Yardıma ihtiyaç duyan insanlara ayrımsız sağlık hizmeti vermenin suçla olan sınırının maddede belirtilen muğlak ifadelerle çizilemeyeceğini, Gezi Parkı olayları sırasında yaralılara ilk yardım hizmeti veren hekimlere ve Tabip Odalarına karşı dava açan Sağlık Bakanlığı’nın olağan hekimlik faaliyetlerini kolaylıkla suç sayabileceği örnekleri ile aktarıldı. Halen Suriye ve Irak’tan ülkemize gelen sığınmacılara o bölgede bulunan tabip odalarımız ve bölgeye gönüllü olarak giden hekimler tarafından gönüllü sağlık hizmetlerinin verilmeye devam ettiği, bu faaliyetlerin söz konusu madde uyarınca her an suç sayılabileceği anlatıldı. Kimi Anayasa Mahkemesi üyelerinin aktarılan sakıncaları kavrayan bir yaklaşımla Sağlık Bakanlığı'na sordukları sorulara Sağlık Bakanlığı tarafından haklı bir gerekçe sunulamadı. Bütün bunlara rağmen Anayasa Mahkemesi oy çokluğu ile bu maddenin Anayasaya aykırı olmadığına karar vererek iptal talebini reddetti.
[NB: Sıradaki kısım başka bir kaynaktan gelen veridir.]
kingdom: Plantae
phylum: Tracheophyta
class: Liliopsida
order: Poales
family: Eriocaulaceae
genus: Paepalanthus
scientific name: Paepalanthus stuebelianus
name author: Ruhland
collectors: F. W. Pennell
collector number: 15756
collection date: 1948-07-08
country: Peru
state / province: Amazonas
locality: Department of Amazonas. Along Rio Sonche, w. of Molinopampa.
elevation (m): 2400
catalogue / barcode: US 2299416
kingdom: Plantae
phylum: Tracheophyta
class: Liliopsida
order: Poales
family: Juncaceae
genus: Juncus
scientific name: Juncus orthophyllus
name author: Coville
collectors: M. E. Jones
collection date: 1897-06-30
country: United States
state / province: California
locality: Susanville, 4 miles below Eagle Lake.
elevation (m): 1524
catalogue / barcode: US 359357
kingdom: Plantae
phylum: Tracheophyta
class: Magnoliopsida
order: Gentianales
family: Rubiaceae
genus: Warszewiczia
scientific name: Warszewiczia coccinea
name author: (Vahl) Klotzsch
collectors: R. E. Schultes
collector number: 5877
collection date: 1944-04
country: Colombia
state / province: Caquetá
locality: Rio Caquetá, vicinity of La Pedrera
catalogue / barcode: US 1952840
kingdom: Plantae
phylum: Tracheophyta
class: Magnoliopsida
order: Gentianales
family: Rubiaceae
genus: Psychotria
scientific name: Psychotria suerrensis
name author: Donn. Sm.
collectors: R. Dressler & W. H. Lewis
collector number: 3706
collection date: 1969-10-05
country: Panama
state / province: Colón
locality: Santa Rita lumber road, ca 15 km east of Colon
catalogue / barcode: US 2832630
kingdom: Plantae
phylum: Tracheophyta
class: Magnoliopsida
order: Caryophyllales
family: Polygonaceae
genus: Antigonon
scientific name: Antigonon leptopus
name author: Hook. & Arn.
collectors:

Kararını 7 Kasım 2014 günü açıkladı. Kararın gerekçesinin yayınlanmasının 3-6 ay arasında bir zaman dilimini alabileceğini düşünüyoruz.

Türk Tabipleri Birliği tarafından 8 Kasım 2014 günü ülkemizdeki bütün hekimlere insanlık yararına olağandışı durumlarda sunacakları gönüllü sağlık hizmetlerinin evrensel hekimlik ve insan hakları değerleri uyarınca suç olmadığı,  hekimlerin insanlık yararına hekimlik yapmaya devam etmeleri gerektiği, bir baskı ile karşılaşmaları halinde Türk Tabipleri Birliği'nin kendilerine her türlü hukuksal ve sosyal desteği vereceği yönünde bir açıklama yapılmıştır. Türk Tabipleri Birliği olarak Anayasa Mahkemesi'nin verdiği karar ile bu sürecin tamamlanmış olduğunu düşünmüyoruz. Ülkemizde hekimlerin gereksinim halinde vermek zorunda oldukları gönüllü sağlık hizmetleri nedeniyle suçlu sayılmalarına neden olabilecek bu düzenlemenin ortadan kaldırılması için çabalarımızı sürdüreceğiz.

Türkiye'deki duyarlı kurumlar yanında uluslararası hekim ve insan hakları örgütlerine bu güne kadar bizleri yalnız bırakmayan tutumları ve katkıları için çok teşekkür ediyoruz. Bundan sonra da hekimlik ve insanlık değerlerinin hayatta hakim kılınması için verilecek katkılara her zamandan çok ihtiyacımız olacağını belirtmek isteriz.